Problem to work on: Look below for the line that contains "2: (402, 341)", then copy it and each following line exactly, through and including the line that contains "44: (349, 359)".

Material for this task:

○ ○ ○

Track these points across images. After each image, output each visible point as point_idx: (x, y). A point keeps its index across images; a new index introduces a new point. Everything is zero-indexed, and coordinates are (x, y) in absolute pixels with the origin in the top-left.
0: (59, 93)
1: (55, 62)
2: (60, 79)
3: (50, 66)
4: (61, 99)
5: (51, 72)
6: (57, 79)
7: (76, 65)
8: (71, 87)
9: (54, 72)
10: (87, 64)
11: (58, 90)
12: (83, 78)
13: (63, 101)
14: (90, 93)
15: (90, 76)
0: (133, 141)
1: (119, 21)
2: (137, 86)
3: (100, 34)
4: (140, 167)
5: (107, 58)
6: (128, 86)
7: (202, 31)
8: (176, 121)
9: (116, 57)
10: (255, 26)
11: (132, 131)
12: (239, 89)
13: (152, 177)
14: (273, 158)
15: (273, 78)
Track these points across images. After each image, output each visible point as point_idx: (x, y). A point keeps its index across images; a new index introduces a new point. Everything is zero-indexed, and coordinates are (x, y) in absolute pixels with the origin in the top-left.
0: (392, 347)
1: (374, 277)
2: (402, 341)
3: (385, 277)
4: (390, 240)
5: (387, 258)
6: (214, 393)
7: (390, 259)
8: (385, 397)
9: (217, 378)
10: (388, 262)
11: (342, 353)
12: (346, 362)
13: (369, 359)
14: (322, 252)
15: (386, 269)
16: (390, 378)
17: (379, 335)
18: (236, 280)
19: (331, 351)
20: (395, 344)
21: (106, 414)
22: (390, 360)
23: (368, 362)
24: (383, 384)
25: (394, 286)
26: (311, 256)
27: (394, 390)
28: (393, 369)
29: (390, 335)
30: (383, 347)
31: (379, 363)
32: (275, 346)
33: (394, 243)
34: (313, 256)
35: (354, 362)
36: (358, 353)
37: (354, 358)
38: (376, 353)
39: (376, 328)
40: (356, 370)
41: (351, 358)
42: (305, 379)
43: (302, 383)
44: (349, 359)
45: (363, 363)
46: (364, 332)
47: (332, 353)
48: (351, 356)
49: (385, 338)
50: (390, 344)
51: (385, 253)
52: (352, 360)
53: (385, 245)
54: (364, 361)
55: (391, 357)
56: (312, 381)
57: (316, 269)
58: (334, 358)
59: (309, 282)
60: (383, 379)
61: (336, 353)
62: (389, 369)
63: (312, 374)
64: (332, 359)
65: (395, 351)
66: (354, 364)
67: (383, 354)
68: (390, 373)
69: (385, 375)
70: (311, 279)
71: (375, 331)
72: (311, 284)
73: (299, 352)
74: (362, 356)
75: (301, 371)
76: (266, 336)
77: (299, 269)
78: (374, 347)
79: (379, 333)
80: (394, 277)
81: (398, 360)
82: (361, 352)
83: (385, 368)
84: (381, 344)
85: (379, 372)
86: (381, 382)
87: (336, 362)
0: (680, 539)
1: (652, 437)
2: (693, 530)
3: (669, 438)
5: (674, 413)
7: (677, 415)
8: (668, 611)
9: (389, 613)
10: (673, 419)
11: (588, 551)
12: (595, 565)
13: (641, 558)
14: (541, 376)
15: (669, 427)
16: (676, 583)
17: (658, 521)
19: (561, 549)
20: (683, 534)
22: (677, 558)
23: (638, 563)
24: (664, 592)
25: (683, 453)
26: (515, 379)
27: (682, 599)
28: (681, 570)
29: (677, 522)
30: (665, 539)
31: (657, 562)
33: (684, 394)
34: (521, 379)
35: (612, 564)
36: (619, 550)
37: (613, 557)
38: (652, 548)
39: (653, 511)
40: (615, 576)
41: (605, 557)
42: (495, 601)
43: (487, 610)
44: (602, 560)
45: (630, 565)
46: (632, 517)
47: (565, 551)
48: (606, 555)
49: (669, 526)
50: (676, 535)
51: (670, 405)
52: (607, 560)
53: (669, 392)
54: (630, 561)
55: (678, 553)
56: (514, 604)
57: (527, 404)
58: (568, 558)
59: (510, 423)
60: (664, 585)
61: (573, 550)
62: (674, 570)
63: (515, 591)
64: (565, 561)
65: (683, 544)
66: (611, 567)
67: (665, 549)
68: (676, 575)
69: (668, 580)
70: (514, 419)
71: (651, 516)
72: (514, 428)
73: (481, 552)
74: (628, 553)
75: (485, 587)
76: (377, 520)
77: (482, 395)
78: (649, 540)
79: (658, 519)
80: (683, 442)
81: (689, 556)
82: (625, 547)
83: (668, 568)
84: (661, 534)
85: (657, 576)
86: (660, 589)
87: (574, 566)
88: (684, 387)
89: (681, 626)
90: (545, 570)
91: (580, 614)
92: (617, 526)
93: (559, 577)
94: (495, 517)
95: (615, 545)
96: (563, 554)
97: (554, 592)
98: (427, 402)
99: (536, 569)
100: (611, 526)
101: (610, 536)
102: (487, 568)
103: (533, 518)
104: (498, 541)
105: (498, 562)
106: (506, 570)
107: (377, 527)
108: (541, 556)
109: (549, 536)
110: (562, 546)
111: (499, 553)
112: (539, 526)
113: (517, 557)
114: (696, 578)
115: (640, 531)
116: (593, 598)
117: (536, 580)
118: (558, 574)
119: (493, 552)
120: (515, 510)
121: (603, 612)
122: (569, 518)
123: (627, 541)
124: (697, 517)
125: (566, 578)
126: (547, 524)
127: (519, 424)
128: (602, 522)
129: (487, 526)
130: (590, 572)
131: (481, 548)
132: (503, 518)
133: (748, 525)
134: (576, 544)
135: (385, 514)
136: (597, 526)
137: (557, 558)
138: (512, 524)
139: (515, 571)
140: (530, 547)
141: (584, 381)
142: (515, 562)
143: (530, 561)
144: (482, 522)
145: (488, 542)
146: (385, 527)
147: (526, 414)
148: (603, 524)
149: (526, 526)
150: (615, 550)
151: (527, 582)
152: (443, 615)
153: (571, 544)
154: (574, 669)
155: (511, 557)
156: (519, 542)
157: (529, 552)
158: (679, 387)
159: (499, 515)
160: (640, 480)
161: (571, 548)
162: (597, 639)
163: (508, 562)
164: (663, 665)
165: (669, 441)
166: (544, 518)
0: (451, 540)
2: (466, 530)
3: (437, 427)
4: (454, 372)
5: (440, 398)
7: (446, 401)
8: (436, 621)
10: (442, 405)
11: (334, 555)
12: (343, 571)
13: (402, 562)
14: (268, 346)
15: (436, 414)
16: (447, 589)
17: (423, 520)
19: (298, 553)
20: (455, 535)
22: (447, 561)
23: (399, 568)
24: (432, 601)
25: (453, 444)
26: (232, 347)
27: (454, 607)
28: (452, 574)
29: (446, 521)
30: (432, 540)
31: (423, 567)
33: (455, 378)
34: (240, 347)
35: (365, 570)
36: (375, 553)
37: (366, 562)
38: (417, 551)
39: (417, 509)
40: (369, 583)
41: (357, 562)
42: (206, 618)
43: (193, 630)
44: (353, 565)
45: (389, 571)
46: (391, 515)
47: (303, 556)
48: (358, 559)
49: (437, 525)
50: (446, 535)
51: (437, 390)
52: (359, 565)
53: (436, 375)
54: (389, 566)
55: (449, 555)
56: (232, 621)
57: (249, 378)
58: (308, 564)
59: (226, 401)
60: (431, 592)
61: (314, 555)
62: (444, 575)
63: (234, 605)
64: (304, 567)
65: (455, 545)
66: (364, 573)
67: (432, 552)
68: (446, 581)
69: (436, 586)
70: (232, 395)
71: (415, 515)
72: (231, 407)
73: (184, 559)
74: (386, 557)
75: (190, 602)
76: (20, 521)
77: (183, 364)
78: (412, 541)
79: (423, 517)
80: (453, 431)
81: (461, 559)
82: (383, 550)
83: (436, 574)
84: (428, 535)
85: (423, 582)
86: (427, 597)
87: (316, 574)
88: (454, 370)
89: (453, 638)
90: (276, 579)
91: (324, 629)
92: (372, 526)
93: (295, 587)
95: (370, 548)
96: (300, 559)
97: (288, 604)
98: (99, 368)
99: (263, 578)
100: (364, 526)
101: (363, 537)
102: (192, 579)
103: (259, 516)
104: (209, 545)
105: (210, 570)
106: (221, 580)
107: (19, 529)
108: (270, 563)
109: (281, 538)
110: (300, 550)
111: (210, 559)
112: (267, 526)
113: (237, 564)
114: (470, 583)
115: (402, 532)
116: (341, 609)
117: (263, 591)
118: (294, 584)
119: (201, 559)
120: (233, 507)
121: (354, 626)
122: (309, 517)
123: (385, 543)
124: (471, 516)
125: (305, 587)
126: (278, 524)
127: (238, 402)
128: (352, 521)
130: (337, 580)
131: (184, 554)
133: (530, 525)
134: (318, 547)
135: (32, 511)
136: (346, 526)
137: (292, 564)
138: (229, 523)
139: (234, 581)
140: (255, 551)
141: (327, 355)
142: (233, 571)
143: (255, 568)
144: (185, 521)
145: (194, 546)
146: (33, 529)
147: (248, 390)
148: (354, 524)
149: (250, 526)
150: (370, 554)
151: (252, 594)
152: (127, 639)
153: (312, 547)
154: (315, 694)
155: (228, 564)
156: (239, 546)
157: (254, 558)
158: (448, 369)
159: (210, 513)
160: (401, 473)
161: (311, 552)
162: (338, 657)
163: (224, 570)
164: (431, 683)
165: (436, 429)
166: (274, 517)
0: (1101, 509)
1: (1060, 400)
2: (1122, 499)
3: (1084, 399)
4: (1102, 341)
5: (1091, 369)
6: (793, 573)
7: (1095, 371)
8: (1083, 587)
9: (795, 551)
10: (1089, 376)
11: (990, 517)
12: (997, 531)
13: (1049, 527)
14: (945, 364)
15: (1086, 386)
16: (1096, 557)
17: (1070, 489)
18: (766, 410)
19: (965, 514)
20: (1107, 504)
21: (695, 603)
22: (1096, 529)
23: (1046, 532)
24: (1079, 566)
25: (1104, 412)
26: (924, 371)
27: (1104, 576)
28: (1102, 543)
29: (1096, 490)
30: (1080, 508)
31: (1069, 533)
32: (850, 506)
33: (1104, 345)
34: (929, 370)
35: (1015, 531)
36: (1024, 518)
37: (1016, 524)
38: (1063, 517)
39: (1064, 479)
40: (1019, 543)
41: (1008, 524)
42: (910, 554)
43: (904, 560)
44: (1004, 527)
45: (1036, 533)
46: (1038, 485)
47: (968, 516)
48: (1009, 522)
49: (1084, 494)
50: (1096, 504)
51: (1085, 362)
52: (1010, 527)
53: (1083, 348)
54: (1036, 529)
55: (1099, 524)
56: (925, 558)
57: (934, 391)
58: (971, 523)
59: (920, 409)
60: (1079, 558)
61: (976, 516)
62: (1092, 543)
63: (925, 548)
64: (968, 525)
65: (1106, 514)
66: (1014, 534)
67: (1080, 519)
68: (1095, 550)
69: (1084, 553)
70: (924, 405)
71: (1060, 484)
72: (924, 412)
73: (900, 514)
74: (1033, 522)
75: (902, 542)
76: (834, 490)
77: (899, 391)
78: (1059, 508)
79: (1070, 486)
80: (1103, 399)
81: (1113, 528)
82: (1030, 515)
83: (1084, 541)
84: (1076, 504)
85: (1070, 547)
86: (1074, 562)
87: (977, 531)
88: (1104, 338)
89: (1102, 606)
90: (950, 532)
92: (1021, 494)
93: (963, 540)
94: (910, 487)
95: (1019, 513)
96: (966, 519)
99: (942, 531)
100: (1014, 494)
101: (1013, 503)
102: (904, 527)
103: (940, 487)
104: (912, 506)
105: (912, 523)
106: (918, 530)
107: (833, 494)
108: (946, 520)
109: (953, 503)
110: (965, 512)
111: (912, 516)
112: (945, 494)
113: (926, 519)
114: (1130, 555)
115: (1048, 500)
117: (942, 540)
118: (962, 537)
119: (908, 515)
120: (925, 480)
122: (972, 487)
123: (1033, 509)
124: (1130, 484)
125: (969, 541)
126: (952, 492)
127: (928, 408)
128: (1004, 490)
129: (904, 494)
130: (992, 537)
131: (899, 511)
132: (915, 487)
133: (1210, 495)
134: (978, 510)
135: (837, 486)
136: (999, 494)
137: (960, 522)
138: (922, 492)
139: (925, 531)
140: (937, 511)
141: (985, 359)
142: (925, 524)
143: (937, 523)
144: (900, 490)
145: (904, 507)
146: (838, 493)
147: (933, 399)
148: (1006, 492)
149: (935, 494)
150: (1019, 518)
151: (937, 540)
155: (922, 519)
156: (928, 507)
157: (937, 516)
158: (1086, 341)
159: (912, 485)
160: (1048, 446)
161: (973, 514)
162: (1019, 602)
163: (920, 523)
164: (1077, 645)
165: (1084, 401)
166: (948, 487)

○ ○ ○

Response to this task:
2: (402, 341)
3: (385, 277)
4: (390, 240)
5: (387, 258)
6: (214, 393)
7: (390, 259)
8: (385, 397)
9: (217, 378)
10: (388, 262)
11: (342, 353)
12: (346, 362)
13: (369, 359)
14: (322, 252)
15: (386, 269)
16: (390, 378)
17: (379, 335)
18: (236, 280)
19: (331, 351)
20: (395, 344)
21: (106, 414)
22: (390, 360)
23: (368, 362)
24: (383, 384)
25: (394, 286)
26: (311, 256)
27: (394, 390)
28: (393, 369)
29: (390, 335)
30: (383, 347)
31: (379, 363)
32: (275, 346)
33: (394, 243)
34: (313, 256)
35: (354, 362)
36: (358, 353)
37: (354, 358)
38: (376, 353)
39: (376, 328)
40: (356, 370)
41: (351, 358)
42: (305, 379)
43: (302, 383)
44: (349, 359)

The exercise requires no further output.